SUPPLIED PASSAGE =>
Method Implementations
======================

Methods are organized by complexity. Simple methods primarily use base class functionality, while advanced methods implement specialized training procedures.

Simple Methods (Using Base Class Functions)
-------------------------------------------

These methods only override `construct_model()` and use all base class functionality for training, validation, and prediction.

.. class:: MLPMethod
   :noindex:

   Multi-Layer Perceptron method - the simplest and most widely applicable method.
   
   **Features:** Fast training, good baseline performance, suitable for most tabular tasks
   
   **Requirements:** `cat_policy` cannot be 'indices' (categorical features must be encoded)
   
   **Usage:** Ideal for beginners or when you need fast training with decent performance

.. class:: ResNetMethod
   :noindex:

   Residual Network method with skip connections for deeper networks.
   
   **Features:** Prevents gradient vanishing, supports various activations (ReLU, GELU, ReGLU, GeGLU)
   
   **Usage:** When you need deeper networks than MLP without gradient problems

.. class:: SNNMethod
   :noindex:

   Self-Normalizing Network method using SELU activation.
   
   **Features:** Automatic normalization properties, suitable for deeper networks
   
   **Usage:** Alternative to ResNet when you want self-normalizing properties

.. class:: NodeMethod
   :noindex:

   Neural Oblivious Decision Ensembles method implementing neural decision trees.

SOURCE DATA =>
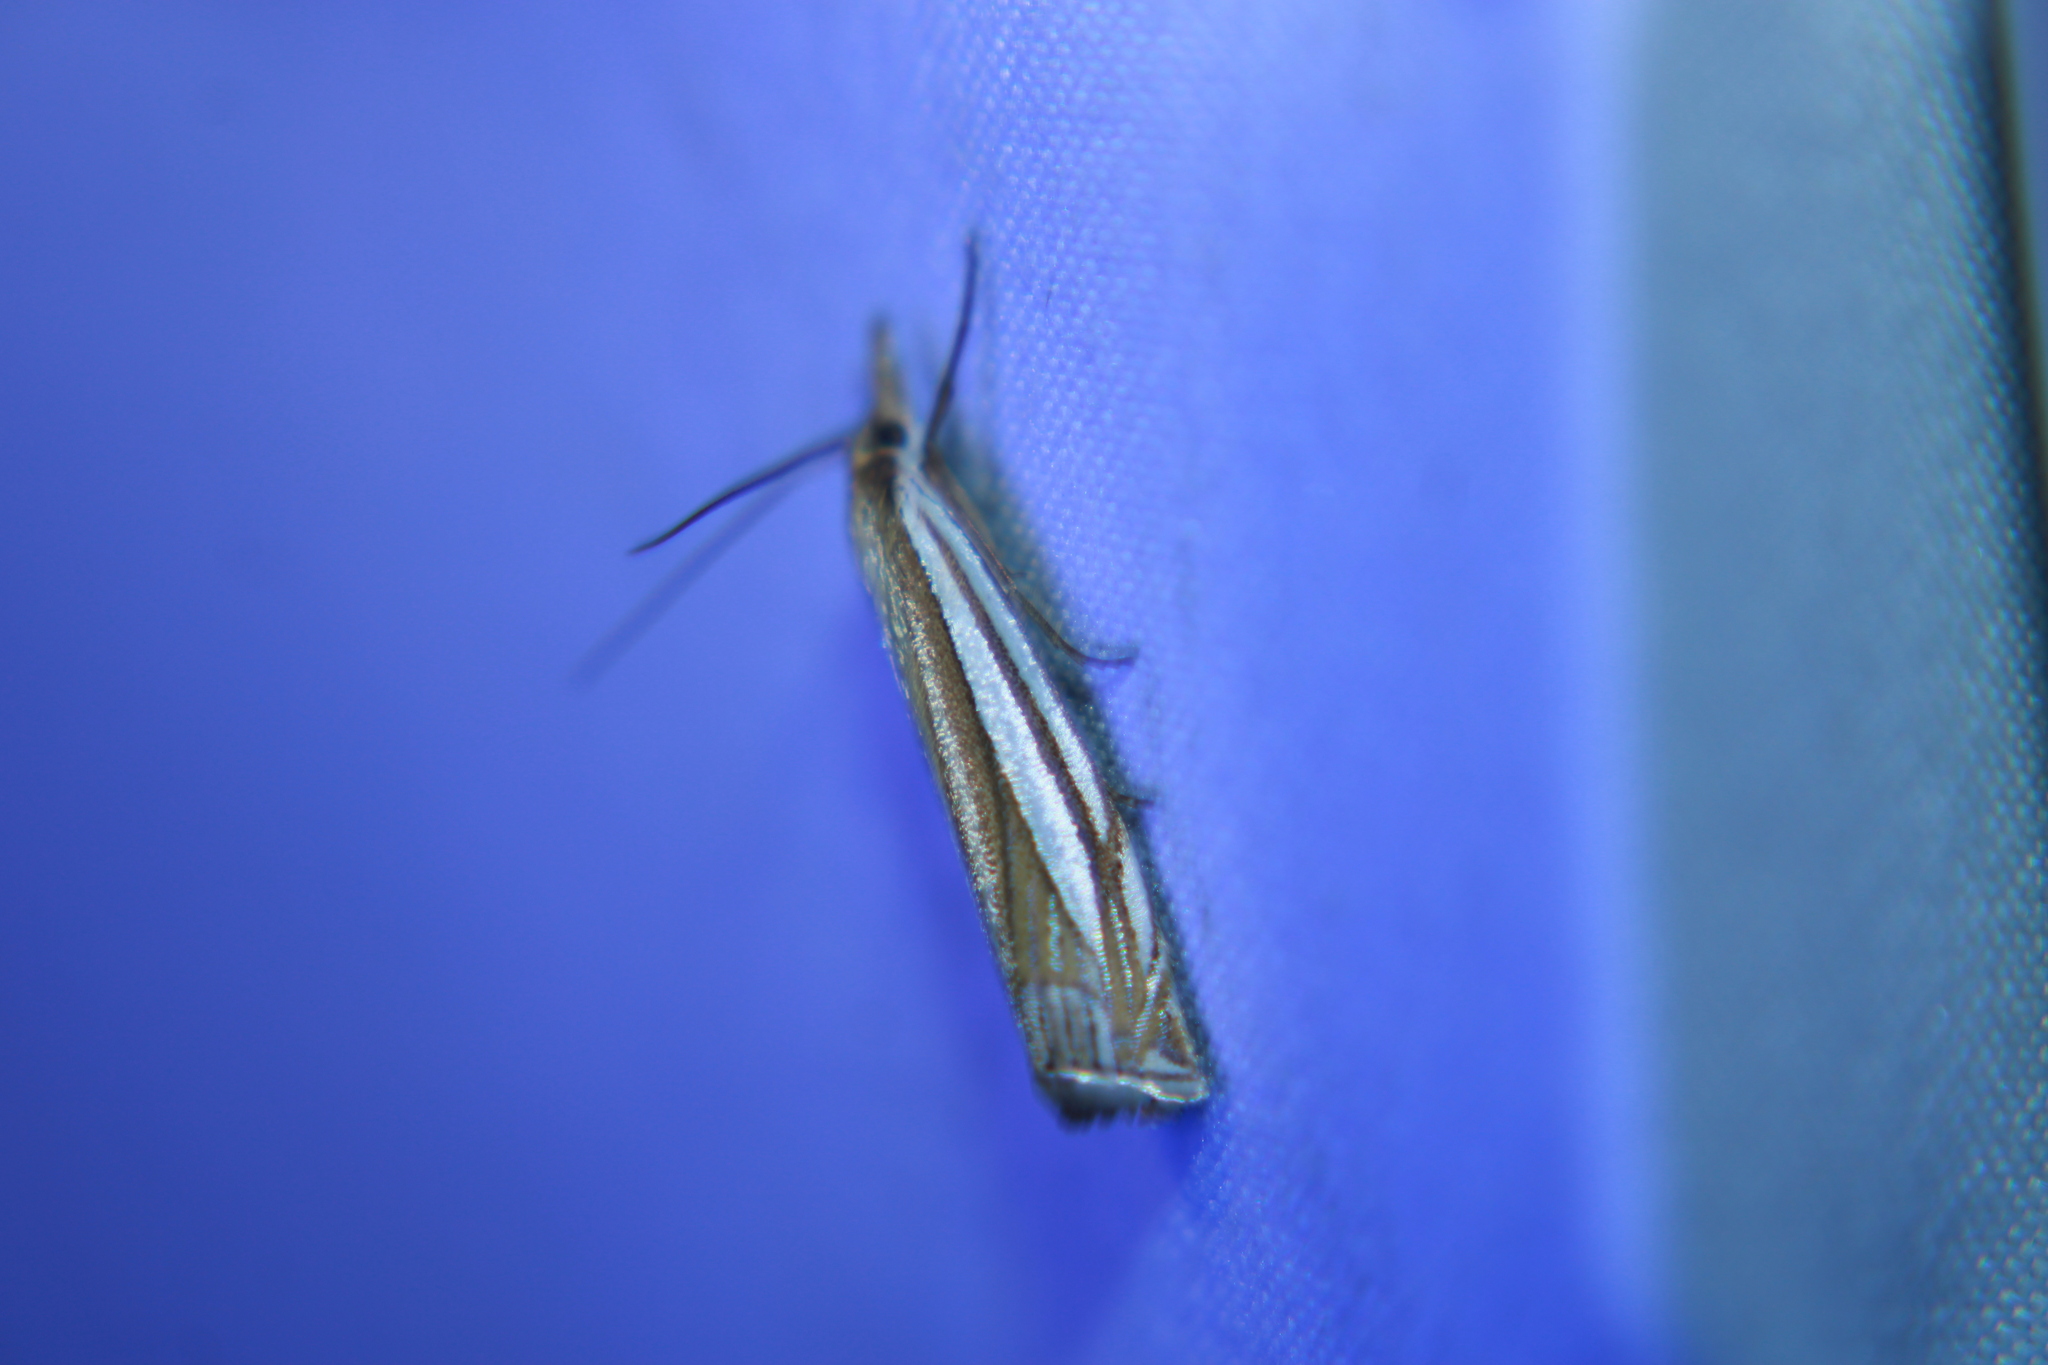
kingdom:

TASK A =>
Answer these three questions from the method implementations text above, one answer a line:
(i) Which function do the simple methods override?
(ii) What value can `cat_policy` not take for MLPMethod?
(iii) Which activation does SNNMethod use?
TASK B => Please pick up the method implementations text at the point where it stops and carry it on, ignoring the lines that follow it.

FINAL RESULT A =>
(i) `construct_model()`
(ii) 'indices'
(iii) SELU

FINAL RESULT B =>
   **Features:** Tree-like decision making with neural network flexibility
   
   **Usage:** When you want tree-like interpretability with neural network power

.. class:: GrowNetMethod
   :noindex:

   Gradient boosting with neural network weak learners.
   
   **Features:** Combines gradient boosting with neural networks
   
   **Usage:** For ensemble-based approaches with neural components

.. class:: GrandeMethod
   :noindex:

   Gradient-boosted neural decision ensembles for tree-mimic behavior.
   
   **Features:** Neural implementation of decision tree ensembles
   
   **Usage:** When you want tree ensemble performance with neural network flexibility

Transformer-Based Methods (Using Base Class Functions)
------------------------------------------------------

These transformer methods use standard base class training but require specific categorical policies.

.. class:: FTTMethod
   :noindex:

   Feature Tokenizer Transformer - one of the best performing methods.
   
   **Features:** Feature tokenization, multi-head attention, state-of-the-art performance
   
   **Requirements:** `cat_policy` must be 'indices' (uses raw categorical indices)
   
   **Usage:** First choice for best performance on most datasets

.. class:: SaintMethod
   :noindex:

   Self-Attention and Intersample Attention Transformer.
   
   **Features:** Row and column attention, enhanced feature interactions
   
   **Usage:** For complex datasets where feature interactions are important

.. class:: TabTransformerMethod
   :noindex:

   Transformer with column-wise attention for categorical features.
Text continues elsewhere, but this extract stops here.